4) Il fabbricante di semi è per caso orientale magari bambino sfruttato?
5) Zappa, vanga, stivali, vengono forse fabbricati da operai cinesi sottopagati?
6) Quale compenso si dà all’ideatore del trattore che offrì all’umanità il suo ingegno?
7) L’acqua piovana che irriga, il sole che irrora, la terra fertile vengono pagate in affitto a Dio?
8) Il raccoglitore di frutta, pomodori o quant’altro sarà mica un extracomunitario sfruttato con 10 euro al giorno?
9) Il medico fitofarmacologico non sarà mica legato o connivente al Primario Pinco che toglie i polmoni sani alla gente per lucro?
Etcetera, etcetera, etcetera. Si potrebbe continuare all’infinito per mettere in dubbio il concetto di proprietà e soprattutto le differenze di classe tra mente e braccio, e come quest’ultimo sia molto più utile e necessario e spesso ingegnoso, rispetto al concetto speculativo di cultura, spesso inerte e costruttrice solo di nodi mentali che a volta diventano sostegni egemonici e soggiogatori di millenarismi distorti rispetto all’autenticità e semplicità della vita .

Povero copiaincollista, dopo questo discorso, quasi mi fa pena, quasi lo amo di più e lo assolvo. Vieni, tesoro, vieni in Torreomnia, copia e incolla ciò che vuoi. Passa il tuo topo elettronico su tutte le 30.000 foto, e i 28.000 testi, sui filmati messi da Torreomnia su Youtube e falli tuoi, se li condividi; diffondili dove vuoi. Noi collaboratori tutti di Torreomnia abbiamo creduto di aspergere nella rete amore e radici nobili del passato, come una sorta di abluzione planetaria, sacrificando l’individualismo e la mania di protagonismo egocentrico, che sono carenze non facilmente colmabili per molti di noi succubi dell’antagonismo, del complesso del primo della classe.
Più ci copiano e più lo scrigno delle nostre menti fedeli alla terra natia si apre per sciorinare sul globo tutti i nostri gioielli spirituali d’amore di solidarietà quali fratelli in Torre.
Il bello, il bene e la cultura sono per Torreomnia un enorme desco imbandito a cui non si rifiuterà mai un posto a tavola, per chi ha bisogno di nutrire lo spirito offrendoci in cambio ciò che Dio gli ha concesso: la sua capacità idraulica; la sua abilità di accostare mattoni edilizi; la sua scopa per tenerci la città pulita; la faccia claunesca volontaria per il sollievo dei malati e i sofferenti; il suo sacrificio sul mare per trasportare cibo, medicinali, carbone, tra nazione e nazione.



Luigi Mari

ID: 9825 Intervento da: massimo visciano - Email: visciano.massimo@libero.it - Data: venerdì 5 dicembre 2008 Ore: 00.32

Ciao Aniello,
si, sono torrese, ma faccio un lavoro itinerante per tutta Italia. A riguardo del tuo risentimento per chi copia e incolla i tuoi studi è comprensibile. Luigi fa un discorso troppo profondo, analitico, psicologico, come al solito, e finisce con lo giustificare i copiaincollisti anche se in senso lato.

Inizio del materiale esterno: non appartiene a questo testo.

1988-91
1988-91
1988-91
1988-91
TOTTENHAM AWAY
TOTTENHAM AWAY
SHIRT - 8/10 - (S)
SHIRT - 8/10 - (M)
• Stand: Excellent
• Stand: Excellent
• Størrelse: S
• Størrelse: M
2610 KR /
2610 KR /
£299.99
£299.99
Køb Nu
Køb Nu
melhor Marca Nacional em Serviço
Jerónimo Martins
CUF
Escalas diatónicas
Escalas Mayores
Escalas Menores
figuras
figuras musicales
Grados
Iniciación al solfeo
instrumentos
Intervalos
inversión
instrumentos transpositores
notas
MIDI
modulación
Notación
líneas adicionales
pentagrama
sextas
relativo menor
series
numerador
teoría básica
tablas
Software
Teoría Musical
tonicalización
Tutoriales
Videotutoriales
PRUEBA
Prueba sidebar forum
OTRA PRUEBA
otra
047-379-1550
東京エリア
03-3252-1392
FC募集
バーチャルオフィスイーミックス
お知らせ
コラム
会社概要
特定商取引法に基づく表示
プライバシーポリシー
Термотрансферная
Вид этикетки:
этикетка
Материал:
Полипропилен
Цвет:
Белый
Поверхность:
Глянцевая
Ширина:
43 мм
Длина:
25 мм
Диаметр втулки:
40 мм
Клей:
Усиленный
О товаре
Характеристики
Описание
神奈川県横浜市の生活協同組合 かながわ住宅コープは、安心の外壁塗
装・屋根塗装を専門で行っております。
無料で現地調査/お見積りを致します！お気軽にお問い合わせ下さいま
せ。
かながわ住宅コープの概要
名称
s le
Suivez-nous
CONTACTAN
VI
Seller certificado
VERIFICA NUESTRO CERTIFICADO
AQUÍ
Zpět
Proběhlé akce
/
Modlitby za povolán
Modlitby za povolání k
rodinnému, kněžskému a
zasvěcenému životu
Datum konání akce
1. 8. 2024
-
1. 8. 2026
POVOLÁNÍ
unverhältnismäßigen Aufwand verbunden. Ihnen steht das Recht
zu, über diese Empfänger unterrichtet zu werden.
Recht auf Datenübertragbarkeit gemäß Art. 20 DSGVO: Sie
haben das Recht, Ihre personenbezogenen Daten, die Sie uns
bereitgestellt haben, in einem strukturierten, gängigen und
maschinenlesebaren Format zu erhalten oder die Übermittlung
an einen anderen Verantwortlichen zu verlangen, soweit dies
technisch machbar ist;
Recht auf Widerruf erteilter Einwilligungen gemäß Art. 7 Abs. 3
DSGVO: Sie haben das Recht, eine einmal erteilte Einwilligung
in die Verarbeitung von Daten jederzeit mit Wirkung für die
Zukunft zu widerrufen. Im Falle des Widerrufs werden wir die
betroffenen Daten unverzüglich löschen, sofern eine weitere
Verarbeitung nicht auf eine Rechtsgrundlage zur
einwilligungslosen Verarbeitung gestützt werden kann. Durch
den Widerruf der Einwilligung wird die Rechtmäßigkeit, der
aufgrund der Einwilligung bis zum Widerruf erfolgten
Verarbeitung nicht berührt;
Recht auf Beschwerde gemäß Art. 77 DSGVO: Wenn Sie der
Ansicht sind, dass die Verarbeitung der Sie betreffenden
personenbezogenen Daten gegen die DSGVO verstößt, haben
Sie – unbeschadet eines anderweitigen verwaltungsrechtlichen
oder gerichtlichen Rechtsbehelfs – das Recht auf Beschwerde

D'Altra parte non ci sono leggi idonee per proteggere i diritti d'autore in rete perché il prodotto plagiato dovrebbe essere prima coperto da copyright secondo le norme vigenti. E purtroppo molti lavori protetti da Siae o legislativamente dalla Procura della Repubblica (avvocatura dello Stato) vengono scopiazzati irrimediabilmente.

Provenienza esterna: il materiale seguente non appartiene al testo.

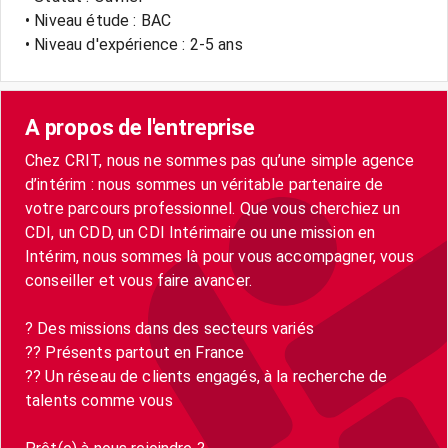
• Niveau étude : BAC
• Niveau d'expérience : 2-5 ans
A propos de l'entreprise
Chez CRIT, nous ne sommes pas qu’une simple agence
d’intérim : nous sommes un véritable partenaire de
votre parcours professionnel. Que vous cherchiez un
CDI, un CDD, un CDI Intérimaire ou une mission en
Intérim, nous sommes là pour vous accompagner, vous
conseiller et vous faire avancer.
? Des missions dans des secteurs variés
?? Présents partout en France
?? Un réseau de clients engagés, à la recherche de
talents comme vous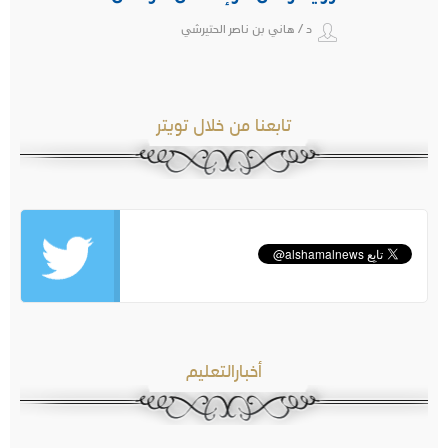
د / هاني بن ناصر الحتيرشي
تابعنا من خلال تويتر
أخبارالتعليم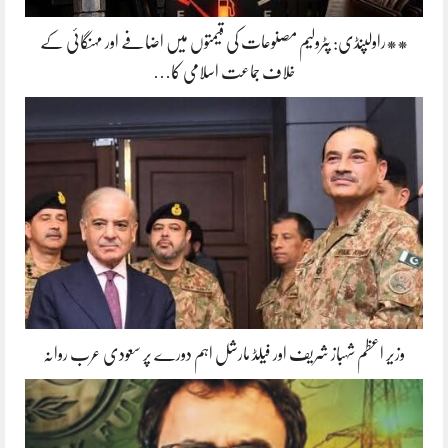
**راولپنڈی: پٹرولیم مصنوعات کی قیمتوں میں اضافے اور مہنگائی کے
خلاف جماعت اسلامی کا…
وزیر اعظم شہباز شریف اور فیلڈ مارشل اہم دورے پر سعودی عرب روانہ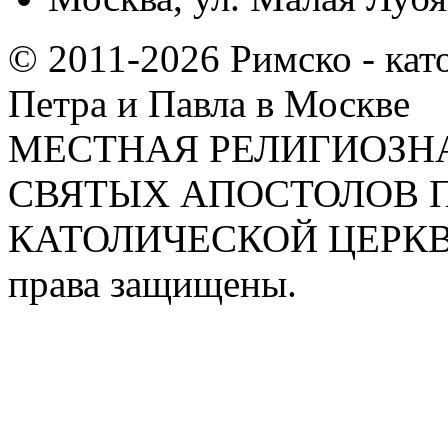
© 2011-2026 Римско - кат
Петра и Павла в Москве
МЕСТНАЯ РЕЛИГИОЗНА
СВЯТЫХ АПОСТОЛОВ П
КАТОЛИЧЕСКОЙ ЦЕРКВИ
права защищены.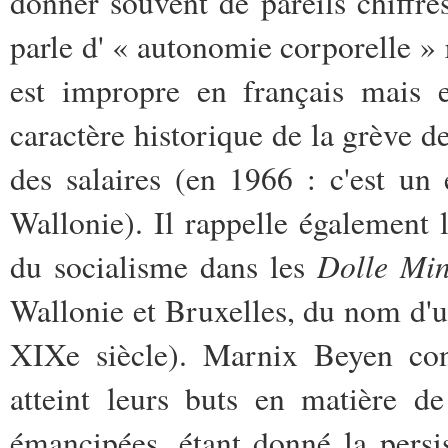
donner souvent de pareils chiffres
parle d' « autonomie corporelle »
est impropre en français mais el
caractère historique de la grève de
des salaires (en 1966 : c'est un
Wallonie). Il rappelle également 
Dolle Mi
du socialisme dans les
Wallonie et Bruxelles, du nom d'un
XIXe siècle). Marnix Beyen con
atteint leurs buts en matière de 
émancipées, étant donné la persi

In non so se tu sei stato già plagiato in passato con il cartaceo, ma pubblicare su Internet è come mettere la carne innanzi alle fiere.

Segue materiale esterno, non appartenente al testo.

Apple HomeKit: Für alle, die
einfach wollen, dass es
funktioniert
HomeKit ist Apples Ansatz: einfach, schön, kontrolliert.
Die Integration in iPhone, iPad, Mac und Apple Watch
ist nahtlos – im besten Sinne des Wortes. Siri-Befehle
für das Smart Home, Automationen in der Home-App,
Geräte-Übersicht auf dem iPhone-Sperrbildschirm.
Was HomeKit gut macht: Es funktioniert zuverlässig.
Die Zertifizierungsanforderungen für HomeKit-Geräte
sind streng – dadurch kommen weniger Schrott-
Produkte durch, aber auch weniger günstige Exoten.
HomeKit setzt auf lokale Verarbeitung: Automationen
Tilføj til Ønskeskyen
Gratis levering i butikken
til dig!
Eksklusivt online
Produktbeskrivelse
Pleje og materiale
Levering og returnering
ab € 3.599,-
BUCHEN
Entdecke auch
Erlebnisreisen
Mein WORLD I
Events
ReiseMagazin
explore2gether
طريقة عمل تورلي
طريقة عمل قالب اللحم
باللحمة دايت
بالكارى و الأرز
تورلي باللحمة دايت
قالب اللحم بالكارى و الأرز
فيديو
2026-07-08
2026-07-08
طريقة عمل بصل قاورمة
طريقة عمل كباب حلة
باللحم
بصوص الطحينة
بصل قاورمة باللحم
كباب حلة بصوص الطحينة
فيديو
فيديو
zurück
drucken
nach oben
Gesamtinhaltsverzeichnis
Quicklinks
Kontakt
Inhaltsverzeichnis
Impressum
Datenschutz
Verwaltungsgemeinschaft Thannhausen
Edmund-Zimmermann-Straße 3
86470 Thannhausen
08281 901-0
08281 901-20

Se uno studioso non vuole che i ladri sgraffignino il proprio operato deve rinunciare a lasciare le proprie opere in una libreria universale sprotetta. Certo così viene sacrificato anche il protagonismo e l'esibizionismo di tutti gli autori quando si tratta di una vetrina internazionale, ma tutto ha un costo.
Comunque tu hai perfettamente ragione di incazzarti. - Massimo.